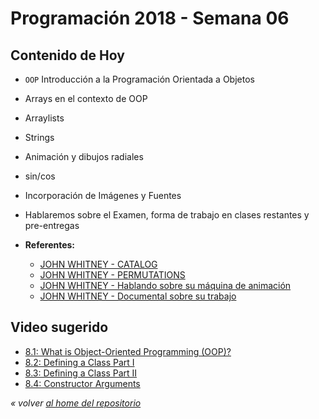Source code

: # Programación 2018 - Semana 06
## Contenido de Hoy
* `OOP` Introducción a la Programación Orientada a Objetos
* Arrays en el contexto de OOP

* Arraylists
* Strings

* Animación y dibujos radiales
* sin/cos
* Incorporación de Imágenes y Fuentes
* Hablaremos sobre el Examen, forma de trabajo en clases restantes y pre-entregas

* **Referentes:**
  * [JOHN WHITNEY - CATALOG](https://www.youtube.com/watch?v=TbV7loKp69s)
  * [JOHN WHITNEY - PERMUTATIONS ](https://www.youtube.com/watch?v=kdYxJ85RSds)
  * [JOHN WHITNEY - Hablando sobre su máquina de animación](https://www.youtube.com/watch?v=5eMSPtm6u5Y)
  * [JOHN WHITNEY - Documental sobre su trabajo](https://www.youtube.com/watch?v=cP5Mj6ZvZJc)


## Video sugerido
* [8.1: What is Object-Oriented Programming (OOP)?](https://www.youtube.com/watch?v=YcbcfkLzgvs)
* [8.2: Defining a Class Part I](https://www.youtube.com/watch?v=lmgcMPRa1qw)
* [8.3: Defining a Class Part II](https://www.youtube.com/watch?v=XwfOVFelLoo)
* [8.4: Constructor Arguments](https://www.youtube.com/watch?v=NrwaKOsplZk)


*« volver [al home del repositorio](https://github.com/Franzel/UDD_Programacion_2017_2sem_4)*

::::::::

## [What to do]
All that is wanted is the run of lines from the start of the material through the line that holds "- PERMUTATIONS ](https://www.youtube.com/watch?v=kdYxJ85RSds)", retyped exactly, with no pictures.

## [Solution to this problem]
Source code

: # Programación 2018 - Semana 06
## Contenido de Hoy
* `OOP` Introducción a la Programación Orientada a Objetos
* Arrays en el contexto de OOP

* Arraylists
* Strings

* Animación y dibujos radiales
* sin/cos
* Incorporación de Imágenes y Fuentes
* Hablaremos sobre el Examen, forma de trabajo en clases restantes y pre-entregas

* **Referentes:**
  * [JOHN WHITNEY - CATALOG](https://www.youtube.com/watch?v=TbV7loKp69s)
  * [JOHN WHITNEY - PERMUTATIONS ](https://www.youtube.com/watch?v=kdYxJ85RSds)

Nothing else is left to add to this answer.